By 1978, he moved from OMB to USDA to become Aquaculture Coordinator in the Office of the Secretary. He became Chair of the federal agency-wide Joint Subcommittee on Aquaculture (JSA) to coordinate and plan aquaculture activities between and among many agencies. For many years he was Assistant Director of the Science and Education Administration at the USDA, overseeing large federal research programs, including the Agricultural Research Service (ARS), the Cooperative State Research Service, the Extension Service and the National Agricultural Library.
In the late 1970s, Bille organized a group of private sector aquaculture entrepreneurs who were raising fish and shellfish commercially to meet periodically and advise him on their perceptions of what government must do for a robust domestic industry to develop in the U.S. Bille was a keen listener and an unquestionably strong supporter for developing a viable private sector aquaculture industry in the U.S. This group worked closely with members of Congress and their committees in the development and passage of the first National Aquaculture Act, which became law in 1980, and that addressed many of the matters identified in those periodic meetings.

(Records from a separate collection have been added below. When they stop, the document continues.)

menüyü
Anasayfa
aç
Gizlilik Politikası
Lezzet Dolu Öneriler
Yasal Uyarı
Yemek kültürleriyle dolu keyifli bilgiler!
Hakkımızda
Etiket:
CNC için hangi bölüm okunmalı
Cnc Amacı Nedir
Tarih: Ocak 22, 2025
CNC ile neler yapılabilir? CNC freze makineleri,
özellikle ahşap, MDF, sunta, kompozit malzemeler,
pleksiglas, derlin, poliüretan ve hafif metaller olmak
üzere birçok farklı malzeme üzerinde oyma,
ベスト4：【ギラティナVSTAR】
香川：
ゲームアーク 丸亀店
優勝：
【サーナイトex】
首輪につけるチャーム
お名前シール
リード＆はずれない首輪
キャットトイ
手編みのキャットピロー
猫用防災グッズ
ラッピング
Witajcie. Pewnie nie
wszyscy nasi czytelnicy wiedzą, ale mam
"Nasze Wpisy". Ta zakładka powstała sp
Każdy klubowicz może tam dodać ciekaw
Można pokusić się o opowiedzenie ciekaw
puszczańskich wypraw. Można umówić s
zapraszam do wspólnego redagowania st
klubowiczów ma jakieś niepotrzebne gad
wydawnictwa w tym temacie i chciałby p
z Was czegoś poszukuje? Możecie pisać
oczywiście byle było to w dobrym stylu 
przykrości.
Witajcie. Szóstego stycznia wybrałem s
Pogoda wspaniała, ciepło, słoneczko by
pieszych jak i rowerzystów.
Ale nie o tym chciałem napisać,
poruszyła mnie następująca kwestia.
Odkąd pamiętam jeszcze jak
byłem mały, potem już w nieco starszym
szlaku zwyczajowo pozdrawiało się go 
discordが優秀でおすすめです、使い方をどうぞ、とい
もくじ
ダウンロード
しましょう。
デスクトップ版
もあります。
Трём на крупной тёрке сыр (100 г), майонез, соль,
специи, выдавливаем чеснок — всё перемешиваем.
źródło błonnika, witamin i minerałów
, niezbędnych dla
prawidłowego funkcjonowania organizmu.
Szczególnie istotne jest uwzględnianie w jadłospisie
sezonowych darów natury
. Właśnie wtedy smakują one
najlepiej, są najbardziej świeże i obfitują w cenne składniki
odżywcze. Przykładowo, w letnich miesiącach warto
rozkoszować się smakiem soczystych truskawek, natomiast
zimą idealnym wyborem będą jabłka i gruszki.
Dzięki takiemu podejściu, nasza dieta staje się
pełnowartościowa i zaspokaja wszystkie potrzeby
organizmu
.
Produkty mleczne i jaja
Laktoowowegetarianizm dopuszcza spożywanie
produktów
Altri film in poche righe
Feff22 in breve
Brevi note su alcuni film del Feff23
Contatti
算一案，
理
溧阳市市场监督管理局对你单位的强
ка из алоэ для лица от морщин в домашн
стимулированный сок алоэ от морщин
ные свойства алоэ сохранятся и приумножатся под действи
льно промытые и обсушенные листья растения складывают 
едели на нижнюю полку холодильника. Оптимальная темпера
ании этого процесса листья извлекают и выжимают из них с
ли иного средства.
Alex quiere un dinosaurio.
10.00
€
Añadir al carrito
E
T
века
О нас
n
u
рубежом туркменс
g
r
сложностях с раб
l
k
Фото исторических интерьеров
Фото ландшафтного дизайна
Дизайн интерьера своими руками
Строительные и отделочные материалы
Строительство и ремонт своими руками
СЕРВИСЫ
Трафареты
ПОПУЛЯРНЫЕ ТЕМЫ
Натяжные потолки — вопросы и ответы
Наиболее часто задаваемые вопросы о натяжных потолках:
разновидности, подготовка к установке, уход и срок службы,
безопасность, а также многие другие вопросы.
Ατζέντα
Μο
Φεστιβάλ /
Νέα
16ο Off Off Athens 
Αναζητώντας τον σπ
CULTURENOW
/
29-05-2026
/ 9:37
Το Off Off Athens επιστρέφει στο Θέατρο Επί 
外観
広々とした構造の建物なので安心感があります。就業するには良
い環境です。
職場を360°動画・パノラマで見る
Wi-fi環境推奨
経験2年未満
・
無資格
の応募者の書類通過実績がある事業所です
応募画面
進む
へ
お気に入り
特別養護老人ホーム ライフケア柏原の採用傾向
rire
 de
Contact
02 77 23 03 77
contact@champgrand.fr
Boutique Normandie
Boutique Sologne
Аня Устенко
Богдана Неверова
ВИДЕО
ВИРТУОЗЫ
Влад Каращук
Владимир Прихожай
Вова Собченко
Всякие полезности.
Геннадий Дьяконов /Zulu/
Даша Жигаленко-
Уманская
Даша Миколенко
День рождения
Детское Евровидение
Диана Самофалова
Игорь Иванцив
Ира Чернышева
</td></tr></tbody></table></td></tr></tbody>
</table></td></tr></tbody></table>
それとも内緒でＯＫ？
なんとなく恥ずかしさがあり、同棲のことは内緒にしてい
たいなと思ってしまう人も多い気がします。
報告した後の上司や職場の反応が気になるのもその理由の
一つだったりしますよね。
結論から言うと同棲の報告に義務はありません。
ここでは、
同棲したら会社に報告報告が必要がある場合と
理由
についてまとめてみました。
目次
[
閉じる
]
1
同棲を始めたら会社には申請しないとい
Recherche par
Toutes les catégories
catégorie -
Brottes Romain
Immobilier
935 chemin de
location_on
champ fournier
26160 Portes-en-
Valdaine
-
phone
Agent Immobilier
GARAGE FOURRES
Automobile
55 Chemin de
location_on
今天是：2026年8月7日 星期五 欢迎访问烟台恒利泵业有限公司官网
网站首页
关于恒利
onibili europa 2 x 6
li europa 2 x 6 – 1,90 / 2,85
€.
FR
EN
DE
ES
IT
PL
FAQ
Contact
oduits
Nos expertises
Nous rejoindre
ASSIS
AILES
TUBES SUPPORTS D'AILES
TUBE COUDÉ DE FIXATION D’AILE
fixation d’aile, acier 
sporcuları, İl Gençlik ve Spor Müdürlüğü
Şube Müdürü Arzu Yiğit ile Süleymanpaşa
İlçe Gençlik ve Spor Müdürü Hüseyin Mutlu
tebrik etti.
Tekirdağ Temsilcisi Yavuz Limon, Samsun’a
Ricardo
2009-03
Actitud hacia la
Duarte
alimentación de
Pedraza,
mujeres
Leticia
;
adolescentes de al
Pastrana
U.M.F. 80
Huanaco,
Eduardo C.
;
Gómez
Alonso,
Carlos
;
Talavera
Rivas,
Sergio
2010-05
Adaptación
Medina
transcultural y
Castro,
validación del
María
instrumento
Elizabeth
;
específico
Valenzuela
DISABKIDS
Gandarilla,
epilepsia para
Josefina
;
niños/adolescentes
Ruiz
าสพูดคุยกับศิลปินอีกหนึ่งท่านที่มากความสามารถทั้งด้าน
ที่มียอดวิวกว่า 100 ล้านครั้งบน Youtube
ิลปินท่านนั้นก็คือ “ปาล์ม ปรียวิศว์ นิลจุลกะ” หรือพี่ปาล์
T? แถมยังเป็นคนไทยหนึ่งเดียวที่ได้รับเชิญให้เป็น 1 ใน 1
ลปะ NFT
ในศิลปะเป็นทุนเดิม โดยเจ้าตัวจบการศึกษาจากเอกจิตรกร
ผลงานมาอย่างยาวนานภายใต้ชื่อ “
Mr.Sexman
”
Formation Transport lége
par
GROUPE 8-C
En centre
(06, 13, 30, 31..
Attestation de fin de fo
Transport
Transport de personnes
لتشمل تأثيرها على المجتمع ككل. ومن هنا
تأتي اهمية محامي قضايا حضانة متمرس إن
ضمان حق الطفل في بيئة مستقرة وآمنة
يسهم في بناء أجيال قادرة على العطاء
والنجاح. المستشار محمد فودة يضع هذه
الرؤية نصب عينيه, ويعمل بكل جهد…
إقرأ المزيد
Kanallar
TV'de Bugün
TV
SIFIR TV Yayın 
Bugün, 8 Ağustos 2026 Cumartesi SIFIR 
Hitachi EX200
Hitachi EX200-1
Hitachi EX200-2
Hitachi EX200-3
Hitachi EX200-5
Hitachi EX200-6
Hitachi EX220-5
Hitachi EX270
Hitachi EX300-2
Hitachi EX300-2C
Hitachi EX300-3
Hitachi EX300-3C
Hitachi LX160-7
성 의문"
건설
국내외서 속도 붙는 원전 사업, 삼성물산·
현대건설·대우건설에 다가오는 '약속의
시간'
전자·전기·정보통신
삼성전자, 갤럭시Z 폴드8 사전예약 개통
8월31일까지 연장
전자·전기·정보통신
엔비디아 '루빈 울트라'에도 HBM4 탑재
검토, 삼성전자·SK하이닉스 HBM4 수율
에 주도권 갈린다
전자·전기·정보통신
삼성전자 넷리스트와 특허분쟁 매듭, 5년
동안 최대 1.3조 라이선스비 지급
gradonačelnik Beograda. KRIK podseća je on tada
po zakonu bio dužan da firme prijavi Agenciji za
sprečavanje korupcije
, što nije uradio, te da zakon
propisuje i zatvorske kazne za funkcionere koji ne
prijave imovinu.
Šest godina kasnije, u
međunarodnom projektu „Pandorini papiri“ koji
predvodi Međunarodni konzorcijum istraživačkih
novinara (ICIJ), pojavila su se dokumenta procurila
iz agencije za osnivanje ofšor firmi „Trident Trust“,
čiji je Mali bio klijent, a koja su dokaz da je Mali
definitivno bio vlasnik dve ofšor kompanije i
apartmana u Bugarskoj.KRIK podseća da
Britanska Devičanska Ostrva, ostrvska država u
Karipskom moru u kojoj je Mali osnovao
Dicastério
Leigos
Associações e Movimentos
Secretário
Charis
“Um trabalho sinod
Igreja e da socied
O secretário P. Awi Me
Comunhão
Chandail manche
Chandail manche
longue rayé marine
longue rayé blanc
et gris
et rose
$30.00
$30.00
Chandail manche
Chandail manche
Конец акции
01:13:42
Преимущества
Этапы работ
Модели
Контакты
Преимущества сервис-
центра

For the first time, the National Aquaculture Act of 1980 declared a national policy for aquaculture that forced federal agencies to recognize and begin to be more accommodating to aquaculture issues across agencies. It called for the establishment and implementation of a national aquaculture development plan that was later completed. It established an information service that became the National Aquaculture Information Center at the USDA National Agricultural Library. It established by law the federal interagency coordinating group to operate as the JSA (today the Subcommittee on Aquaculture) that was previously established in 1978 under the Federal Council by Executive Order. These inclusions established the framework for USDA to expand its role in aquaculture over the years and provide new programs and services to support US aquaculture development that persist to this day. Bille also worked during this period to create the Regional Aquaculture Center program, which was authorized in the Farm Bills of 1981 and 1985.
While at USDA, Bille put the United States aquaculture industry on the map through permanent legislation, innovative research partnerships, and public/private partnerships that were very controversial at the time. The United States aquaculture industry has Bille to thank for developing an innovative framework that serves as the basis of much of its impressive success today. He provided a good foundation for the development of aquaculture in the United States and was a true pioneer.
Prior to his retirement he was Director of Congressional and Federal Relations at the Oceanic Institute of Hawaii. He also worked briefly for the Environmental Protection Agency.
Bille’s retirement hobby was writing books about Mexican and Southwestern silver jewelry. His precision, kindness and sincere appreciation of beautiful art and jewelry won the respect of artists and collectors alike. He was the author of several books, articles and blogs in the field, and was able to finish and bring to press a fifth edition of Native American and Southwestern Silver Hallmarks before he passed away. The book is now commonly referred to as “the bible” for the seller or collector of Native American jewelry.
Editor’s Note: For more information about Bille’s role in and reflections on the passage of the National Aquaculture Act, see “The National Aquaculture Act of 1980 – From Pocket Veto to a 40-year Anniversary: Memories and Reflections” in the December 2019 issue of World Aquaculture.